Learning Reliable PDDL Models for Classical Planning from Visual Data

Aymeric Barbin, Federico Cerutti, Alfonso Emilio Gerevini

Published: 2024, Last Modified: 13 May 2025ICTAI 2024EveryoneRevisionsBibTeXCC BY-SA 4.0

Abstract: We propose R-latplan, a system that learns reliable symbolic (PDDL) representations of an agent's actions from noisy visual observations, and without explicit human expert knowledge. R-latplan builds upon Latplan, a model that also learns PDDL representations of actions from images. However, Latplan does not ensure that the learned actions correspond to the actual agent's actions and does not map the learned actions to the agent's actual capabilities. There is, therefore, a substantial risk that a learned action could be impossible due to the domain's physics or the agent's capability. R-latplan receives input pairs of (noisy) images representing the states before/after the agent's action is performed in the domain. Contrary to Latplan, it uses a transition identifier function that identifies the class of a transition and associates it as an action label for the pair of images.
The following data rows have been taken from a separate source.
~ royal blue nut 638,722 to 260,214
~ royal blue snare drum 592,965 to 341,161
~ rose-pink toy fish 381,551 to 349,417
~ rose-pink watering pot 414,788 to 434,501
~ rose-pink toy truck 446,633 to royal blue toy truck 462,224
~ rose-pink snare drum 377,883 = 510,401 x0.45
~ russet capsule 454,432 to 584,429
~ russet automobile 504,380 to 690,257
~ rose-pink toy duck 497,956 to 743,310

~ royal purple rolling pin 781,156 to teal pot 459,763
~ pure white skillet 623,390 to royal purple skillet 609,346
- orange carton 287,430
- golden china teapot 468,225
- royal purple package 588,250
Our experimental analysis shows that: (1) R-latplan produces reliable PDDL models in which each action can be directly connected to an agent's high level actuators and lead to visually correct states (the agent does not hallucinate), (2) R-latplan generated PDDL models lead to a domain-independent planner to find optimal plans on each benchmarks considered, (3) R-latplan is robust against mislabeled transitions, i.e. if errors are introduced in the transition identifier function.